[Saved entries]
--- START ---

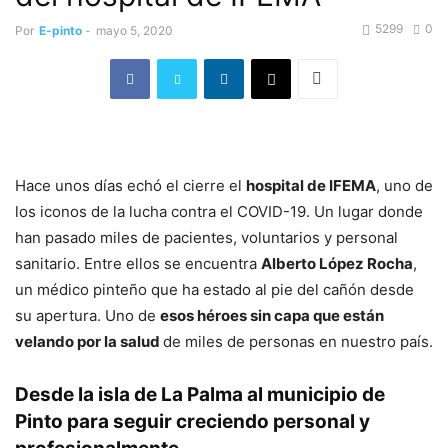
5299
0
Por
E-pinto
-
mayo 5, 2020
Hace unos días echó el cierre el
hospital de IFEMA
, uno de
los iconos de la lucha contra el COVID-19. Un lugar donde
han pasado miles de pacientes, voluntarios y personal
sanitario. Entre ellos se encuentra
Alberto López Rocha
,
un médico pinteño que ha estado al pie del cañón desde
su apertura. Uno de
esos héroes sin capa que están
velando por la salud
de miles de personas en nuestro país.
Desde la isla de La Palma al municipio de
Pinto para seguir creciendo personal y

--- END ---

**Problem:**
Every record above should be transcribed exactly; the pictures stay out of the copy.

**Response area:**
5299
0
Por
E-pinto
-
mayo 5, 2020
Hace unos días echó el cierre el
hospital de IFEMA
, uno de
los iconos de la lucha contra el COVID-19. Un lugar donde
han pasado miles de pacientes, voluntarios y personal
sanitario. Entre ellos se encuentra
Alberto López Rocha
,
un médico pinteño que ha estado al pie del cañón desde
su apertura. Uno de
esos héroes sin capa que están
velando por la salud
de miles de personas en nuestro país.
Desde la isla de La Palma al municipio de
Pinto para seguir creciendo personal y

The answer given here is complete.